バイデン氏、移民急増で国境対策の大統領令-他に選択肢なしと説明

AI要約

バイデン大統領はメキシコからの不法移民の亡命申請を制限する大統領令を発表し、移民流入対策を強化することを明言した。

大統領は、超党派案が共和党の反対で成立しなかった経緯やトランプ前大統領の影響力に言及し、今回の措置の必要性を説明した。

移民流入問題は有権者の関心事項であり、バイデン政権の対応が今後の展開や民主党内の立場に影響を与える可能性がある。

(ブルームバーグ): バイデン米大統領は4日、メキシコから不法に越境してくる移民の亡命申請を制限する内容の大統領令を発表した。
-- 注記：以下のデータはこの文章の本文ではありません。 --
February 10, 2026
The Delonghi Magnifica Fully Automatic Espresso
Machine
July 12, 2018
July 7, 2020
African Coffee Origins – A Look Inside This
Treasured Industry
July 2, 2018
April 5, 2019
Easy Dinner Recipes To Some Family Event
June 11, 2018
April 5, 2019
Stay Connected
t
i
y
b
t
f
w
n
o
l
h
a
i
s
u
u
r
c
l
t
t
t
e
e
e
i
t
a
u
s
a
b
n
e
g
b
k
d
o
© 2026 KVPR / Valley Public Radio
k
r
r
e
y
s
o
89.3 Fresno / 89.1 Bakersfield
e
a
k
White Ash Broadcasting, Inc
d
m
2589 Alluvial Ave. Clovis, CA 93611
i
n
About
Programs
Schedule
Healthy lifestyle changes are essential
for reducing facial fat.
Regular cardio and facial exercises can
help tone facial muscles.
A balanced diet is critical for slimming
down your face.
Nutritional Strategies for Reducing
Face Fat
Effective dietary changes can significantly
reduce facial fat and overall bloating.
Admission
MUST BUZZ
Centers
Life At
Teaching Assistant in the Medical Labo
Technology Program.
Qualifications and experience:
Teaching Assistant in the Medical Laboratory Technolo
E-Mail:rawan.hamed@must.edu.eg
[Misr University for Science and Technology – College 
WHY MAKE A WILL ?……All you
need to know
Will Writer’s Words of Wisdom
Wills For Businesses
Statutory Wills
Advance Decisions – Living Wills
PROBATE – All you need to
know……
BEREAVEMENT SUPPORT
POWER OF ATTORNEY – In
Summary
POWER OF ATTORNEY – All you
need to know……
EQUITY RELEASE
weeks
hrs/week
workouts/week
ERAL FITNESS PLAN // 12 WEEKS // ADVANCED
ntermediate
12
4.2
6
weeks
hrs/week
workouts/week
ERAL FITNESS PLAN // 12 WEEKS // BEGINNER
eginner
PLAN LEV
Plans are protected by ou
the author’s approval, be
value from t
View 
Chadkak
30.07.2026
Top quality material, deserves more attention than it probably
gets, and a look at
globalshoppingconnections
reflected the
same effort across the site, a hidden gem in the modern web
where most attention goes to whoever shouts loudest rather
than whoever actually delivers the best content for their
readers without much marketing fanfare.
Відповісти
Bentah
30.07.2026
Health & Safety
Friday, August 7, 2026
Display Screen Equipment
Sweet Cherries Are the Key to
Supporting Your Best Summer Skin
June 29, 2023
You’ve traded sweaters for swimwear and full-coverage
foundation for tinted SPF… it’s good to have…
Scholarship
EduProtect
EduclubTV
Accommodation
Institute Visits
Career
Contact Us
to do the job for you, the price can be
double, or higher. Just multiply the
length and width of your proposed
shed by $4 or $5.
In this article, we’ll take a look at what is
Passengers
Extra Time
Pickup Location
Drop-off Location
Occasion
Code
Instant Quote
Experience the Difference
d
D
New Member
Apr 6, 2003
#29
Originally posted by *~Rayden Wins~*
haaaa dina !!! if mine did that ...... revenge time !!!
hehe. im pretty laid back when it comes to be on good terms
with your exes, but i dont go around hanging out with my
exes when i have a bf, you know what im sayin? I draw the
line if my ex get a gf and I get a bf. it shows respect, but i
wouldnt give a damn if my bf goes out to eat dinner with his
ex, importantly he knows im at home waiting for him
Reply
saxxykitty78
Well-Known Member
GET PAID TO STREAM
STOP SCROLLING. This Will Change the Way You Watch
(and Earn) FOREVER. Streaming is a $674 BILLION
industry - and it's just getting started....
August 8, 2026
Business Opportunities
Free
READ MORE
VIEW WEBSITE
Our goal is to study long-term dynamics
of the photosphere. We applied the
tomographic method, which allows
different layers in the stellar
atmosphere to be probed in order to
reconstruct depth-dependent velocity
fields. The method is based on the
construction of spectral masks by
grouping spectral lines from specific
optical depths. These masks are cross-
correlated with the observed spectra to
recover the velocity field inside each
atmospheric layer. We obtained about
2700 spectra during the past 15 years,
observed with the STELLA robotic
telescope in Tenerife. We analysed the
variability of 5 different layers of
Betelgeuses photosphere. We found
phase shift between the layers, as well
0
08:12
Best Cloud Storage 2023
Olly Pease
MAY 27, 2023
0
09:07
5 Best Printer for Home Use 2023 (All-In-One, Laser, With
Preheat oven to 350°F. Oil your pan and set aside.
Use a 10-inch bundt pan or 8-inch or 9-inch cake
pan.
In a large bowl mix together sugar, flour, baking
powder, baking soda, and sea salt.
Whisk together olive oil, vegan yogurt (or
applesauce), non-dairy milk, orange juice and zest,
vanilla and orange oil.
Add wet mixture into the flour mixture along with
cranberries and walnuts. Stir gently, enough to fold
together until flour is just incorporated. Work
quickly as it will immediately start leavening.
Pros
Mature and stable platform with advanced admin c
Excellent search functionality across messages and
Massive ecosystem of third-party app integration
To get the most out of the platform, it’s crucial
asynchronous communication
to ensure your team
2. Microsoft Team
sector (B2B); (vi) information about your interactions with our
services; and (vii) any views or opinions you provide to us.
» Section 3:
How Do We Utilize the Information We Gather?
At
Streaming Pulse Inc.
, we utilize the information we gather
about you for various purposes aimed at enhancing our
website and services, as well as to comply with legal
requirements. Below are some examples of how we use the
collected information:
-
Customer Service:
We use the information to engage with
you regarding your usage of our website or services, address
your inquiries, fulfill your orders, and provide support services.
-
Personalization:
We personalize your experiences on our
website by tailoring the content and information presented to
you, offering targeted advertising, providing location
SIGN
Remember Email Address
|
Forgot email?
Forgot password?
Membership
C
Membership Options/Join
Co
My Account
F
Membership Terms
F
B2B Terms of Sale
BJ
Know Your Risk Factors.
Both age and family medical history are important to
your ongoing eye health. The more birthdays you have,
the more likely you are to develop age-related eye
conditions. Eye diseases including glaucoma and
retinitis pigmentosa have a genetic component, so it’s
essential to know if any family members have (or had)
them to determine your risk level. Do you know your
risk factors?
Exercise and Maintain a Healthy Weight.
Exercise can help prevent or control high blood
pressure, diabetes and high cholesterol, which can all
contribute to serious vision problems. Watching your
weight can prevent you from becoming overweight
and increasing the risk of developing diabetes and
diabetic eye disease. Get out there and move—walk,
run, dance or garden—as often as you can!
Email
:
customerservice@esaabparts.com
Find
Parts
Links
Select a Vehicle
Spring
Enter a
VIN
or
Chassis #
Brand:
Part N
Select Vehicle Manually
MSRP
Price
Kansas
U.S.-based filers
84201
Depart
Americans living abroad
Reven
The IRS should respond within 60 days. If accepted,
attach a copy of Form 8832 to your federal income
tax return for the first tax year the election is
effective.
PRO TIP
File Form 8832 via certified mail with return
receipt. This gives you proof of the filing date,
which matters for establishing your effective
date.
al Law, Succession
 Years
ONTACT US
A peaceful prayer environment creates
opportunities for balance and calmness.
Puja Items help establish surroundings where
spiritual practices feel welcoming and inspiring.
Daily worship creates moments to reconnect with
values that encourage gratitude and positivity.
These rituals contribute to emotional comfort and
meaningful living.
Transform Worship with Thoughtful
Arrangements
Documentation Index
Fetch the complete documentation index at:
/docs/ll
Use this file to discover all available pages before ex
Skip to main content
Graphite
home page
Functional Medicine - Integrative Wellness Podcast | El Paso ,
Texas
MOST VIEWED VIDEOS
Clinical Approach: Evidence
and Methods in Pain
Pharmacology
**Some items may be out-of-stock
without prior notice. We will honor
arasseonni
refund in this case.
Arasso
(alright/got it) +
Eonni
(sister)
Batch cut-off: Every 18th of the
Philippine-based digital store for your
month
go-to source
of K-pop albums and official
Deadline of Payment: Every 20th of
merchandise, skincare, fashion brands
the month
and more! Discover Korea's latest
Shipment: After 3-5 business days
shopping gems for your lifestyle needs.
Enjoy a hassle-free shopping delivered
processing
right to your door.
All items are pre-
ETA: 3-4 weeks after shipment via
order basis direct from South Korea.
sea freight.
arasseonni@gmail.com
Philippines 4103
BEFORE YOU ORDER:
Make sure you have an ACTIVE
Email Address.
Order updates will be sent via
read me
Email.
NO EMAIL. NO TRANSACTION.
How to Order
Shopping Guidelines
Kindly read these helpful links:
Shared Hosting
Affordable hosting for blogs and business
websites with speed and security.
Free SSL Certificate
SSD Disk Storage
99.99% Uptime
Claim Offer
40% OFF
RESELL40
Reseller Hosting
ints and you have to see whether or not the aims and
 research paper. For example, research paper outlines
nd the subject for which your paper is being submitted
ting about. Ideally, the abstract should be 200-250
夏季の移民流入急増を阻止するため、単独で行動するしか「選択肢がなかった」と述べた。政権としてこの問題に最も踏み込んだ措置となる。

ホワイトハウスで演説したバイデン氏は、国境対策を盛り込んだ超党派案が今年早い段階でいったんまとめられたものの、自分に政治的得点を与えたくないトランプ前大統領の意向を反映した共和党議員の反対で成立に至らなかった経緯に言及した。

大統領は、超党派案をほごにするようトランプ氏が共和党議員に指示したのは「極めてシニカルな政治的動き」だとして非難。記録的な移民流入によって圧迫されている米国の亡命プロセスに「秩序」をもたらすため、今回の措置が必要になったと説明した。

メキシコからの1日当たりの越境者数が2500人を上回った時点で亡命申請を停止し、この数が少なくとも1週間にわたり1500人を下回った場合にのみ、制限を解除する。米当局者が4月に「遭遇」した不法移民の越境者は既に1日当たり約4300人と記録された。

世論調査によれば、移民急増は11月の米大統領選で有権者の主要な関心事項の一つで、再選を目指すバイデン氏を脅かしかねない。一方で、新たな措置が裁判で争われるのは確実であるほか、この問題を巡り民主党内の立場の違いが先鋭化する恐れもある。

大統領は「率直に言って、超党派の法律制定を通じて問題に対処するのが望ましかった」と述べた上で、今回の措置に批判的な民主党議員に対しては、移民制度を「一段と公平・公正」とする方法について「今後数週間」に話すつもりだとして忍耐を訴えた。

「移民を歓迎する国として米国を守るため、われわれはシンプルな事実に直面しなければならず、国境の安全を今、守る必要がある」とし、「米国民の善意も限界に近づきつつあり、何もしないことは選択肢ではない」と語った。